TASK STATEMENT> Copy the records that follow exactly as written, but not their pictures.

EXCERPTED RECORDS>

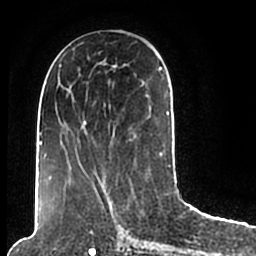
Breast MRI (dynamic contrast-enhanced), one axial slice; position 87 of 200 along the scan axis; cropped to one breast; dynamic contrast-enhanced series, time point 2 of 7 at this slice position (early post-contrast); 1.5 T; TE 2.2 ms, TR 4.6 ms; 0.8 mm slice thickness; 256 × 256 image matrix. Female patient.
Outlined on this slice (semi-automatically segmented with operator editing):
- enhancing-tissue mask used for the functional tumour volume (all voxels passing the contrast-enhancement thresholds inside the analysis volume; usually the tumour): bounding box [x1, y1, x2, y2] px = [45, 49, 171, 206]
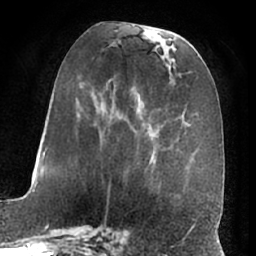
Breast MRI (dynamic contrast-enhanced), one axial slice. Cropped to one breast. Dynamic contrast-enhanced series, time point 2 of 7 at this slice position (early post-contrast). 1.5 T. TE 3 ms, TR 6.2 ms. 256 × 256 image matrix, field of view 170 × 170 mm. Female patient.
Annotated regions visible in this slice (semi-automatic segmentation, software-assisted and operator-edited):
- enhancing-tissue mask used for the functional tumour volume (all voxels passing the contrast-enhancement thresholds inside the analysis volume; usually the tumour): bounding box [x1, y1, x2, y2] px = [107, 72, 176, 197]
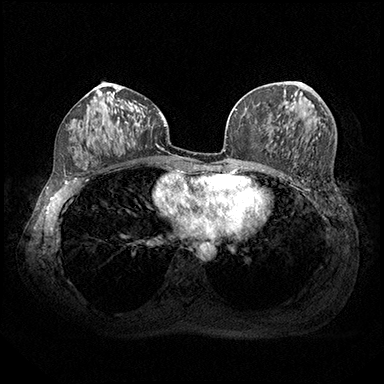
Breast MRI (dynamic contrast-enhanced), one axial slice. Position 93 of 200 along the scan axis. Dynamic contrast-enhanced series, time point 2 of 8 at this slice position (early post-contrast). 3 T. TE 2.3 ms, TR 4.4 ms. 1 mm slice thickness. 384 × 384 image matrix. Female patient.
Outlined on this slice (semi-automatically segmented with operator editing):
- enhancing-tissue mask used for the functional tumour volume (all voxels passing the contrast-enhancement thresholds inside the analysis volume; usually the tumour): bounding box <299,82,312,89> (left, top, right, bottom; pixels)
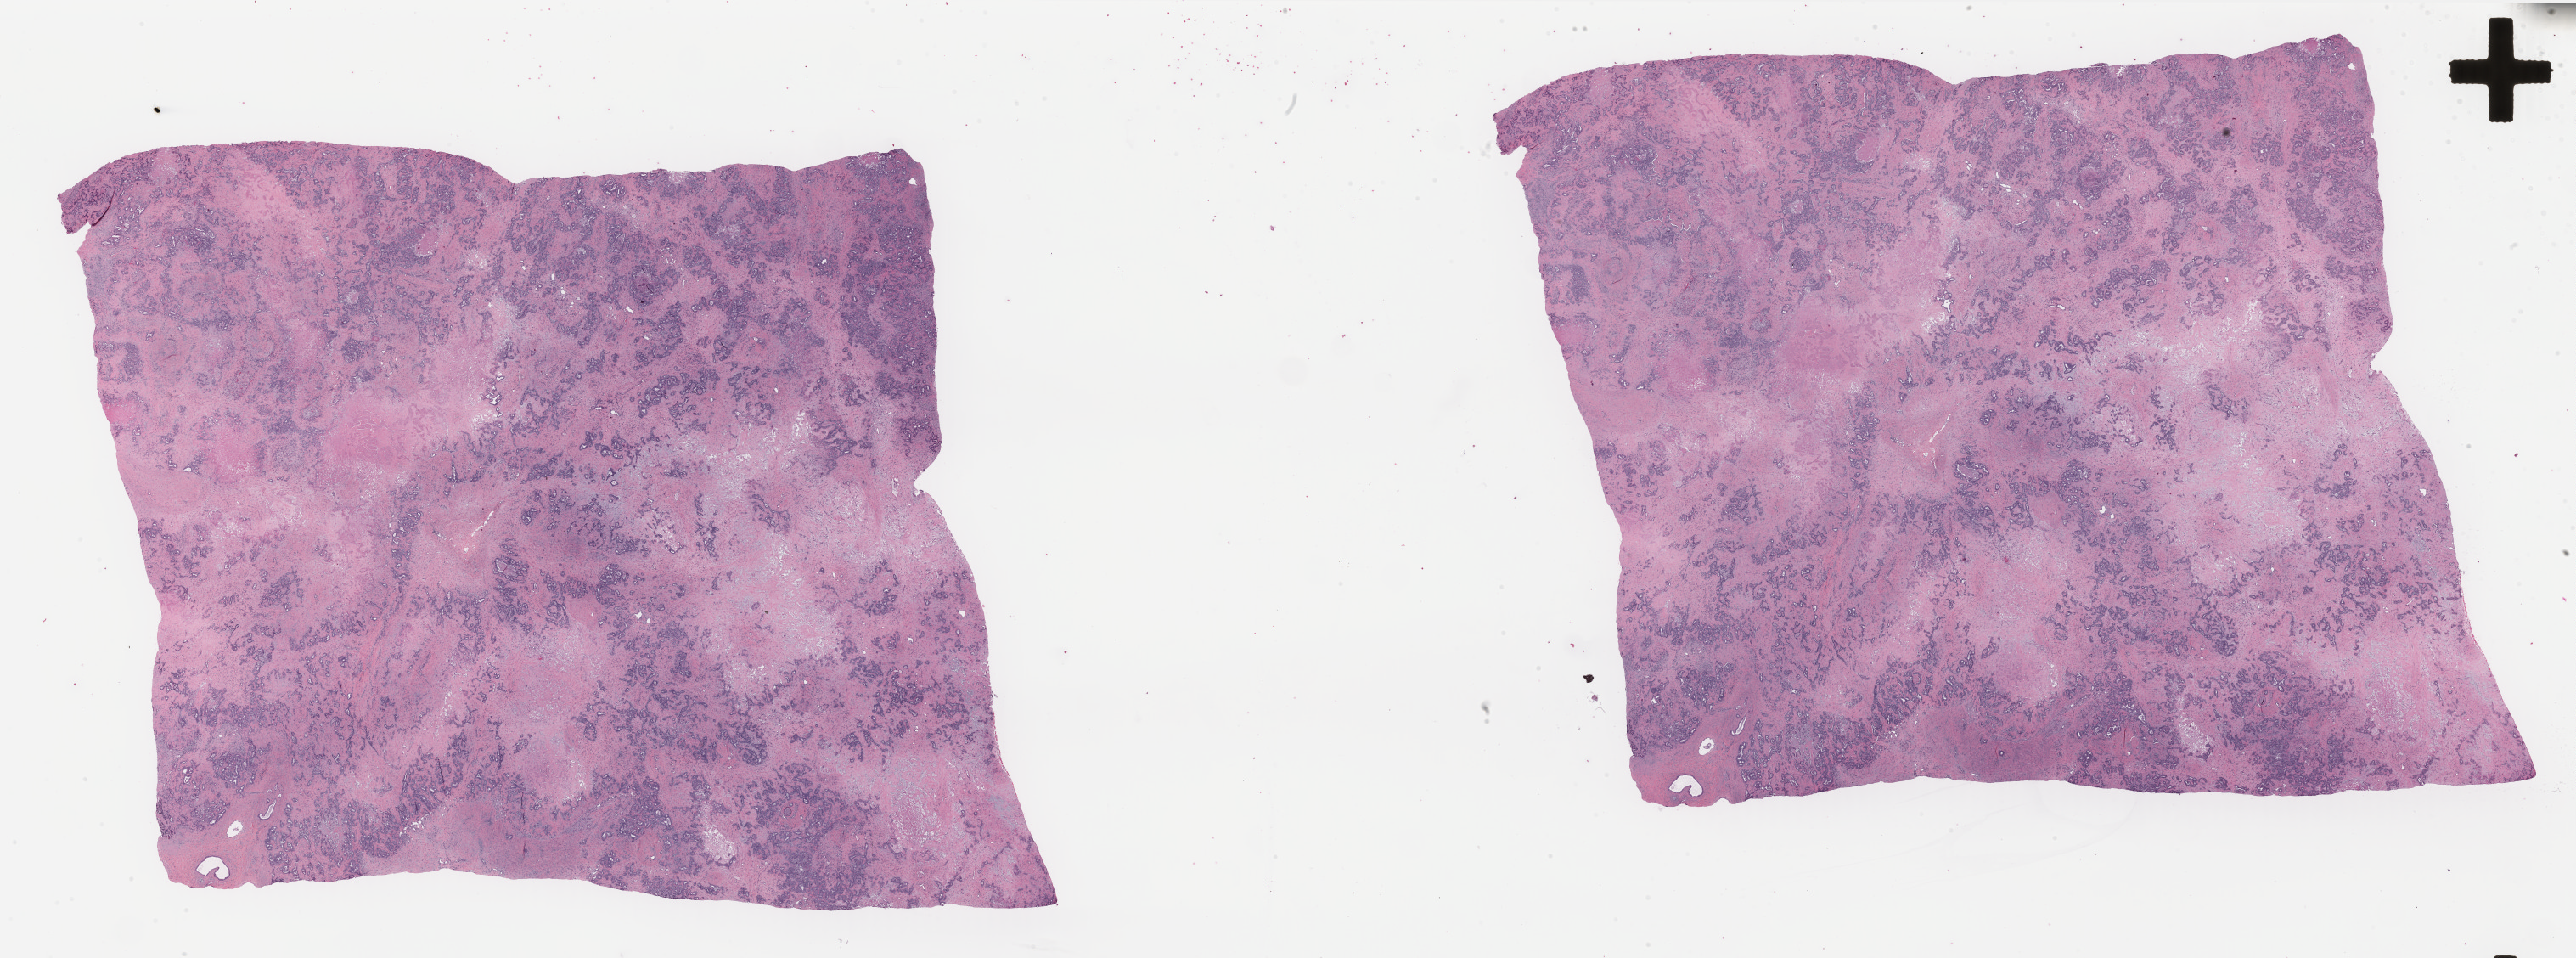
H&E-stained whole-slide image — whole scanned area (about 48.0 x 17.8 mm) shown as a low-resolution overview, FFPE section, bile duct, primary tumour sample. Patient: female, age at initial diagnosis 74 years. Histologic grade: G2 (moderately differentiated).
Histologic diagnosis: Cholangiocarcinoma (intrahepatic bile duct). AJCC pathologic stage: IVA (7th edition).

SOLUTION FOR THIS TASK>
Breast MRI (dynamic contrast-enhanced), one axial slice; position 87 of 200 along the scan axis; cropped to one breast; dynamic contrast-enhanced series, time point 2 of 7 at this slice position (early post-contrast); 1.5 T; TE 2.2 ms, TR 4.6 ms; 0.8 mm slice thickness; 256 × 256 image matrix. Female patient.
Outlined on this slice (semi-automatically segmented with operator editing):
- enhancing-tissue mask used for the functional tumour volume (all voxels passing the contrast-enhancement thresholds inside the analysis volume; usually the tumour): bounding box [x1, y1, x2, y2] px = [45, 49, 171, 206]
Breast MRI (dynamic contrast-enhanced), one axial slice. Cropped to one breast. Dynamic contrast-enhanced series, time point 2 of 7 at this slice position (early post-contrast). 1.5 T. TE 3 ms, TR 6.2 ms. 256 × 256 image matrix, field of view 170 × 170 mm. Female patient.
Annotated regions visible in this slice (semi-automatic segmentation, software-assisted and operator-edited):
- enhancing-tissue mask used for the functional tumour volume (all voxels passing the contrast-enhancement thresholds inside the analysis volume; usually the tumour): bounding box [x1, y1, x2, y2] px = [107, 72, 176, 197]
Breast MRI (dynamic contrast-enhanced), one axial slice. Position 93 of 200 along the scan axis. Dynamic contrast-enhanced series, time point 2 of 8 at this slice position (early post-contrast). 3 T. TE 2.3 ms, TR 4.4 ms. 1 mm slice thickness. 384 × 384 image matrix. Female patient.
Outlined on this slice (semi-automatically segmented with operator editing):
- enhancing-tissue mask used for the functional tumour volume (all voxels passing the contrast-enhancement thresholds inside the analysis volume; usually the tumour): bounding box <299,82,312,89> (left, top, right, bottom; pixels)
H&E-stained whole-slide image — whole scanned area (about 48.0 x 17.8 mm) shown as a low-resolution overview, FFPE section, bile duct, primary tumour sample. Patient: female, age at initial diagnosis 74 years. Histologic grade: G2 (moderately differentiated).
Histologic diagnosis: Cholangiocarcinoma (intrahepatic bile duct). AJCC pathologic stage: IVA (7th edition).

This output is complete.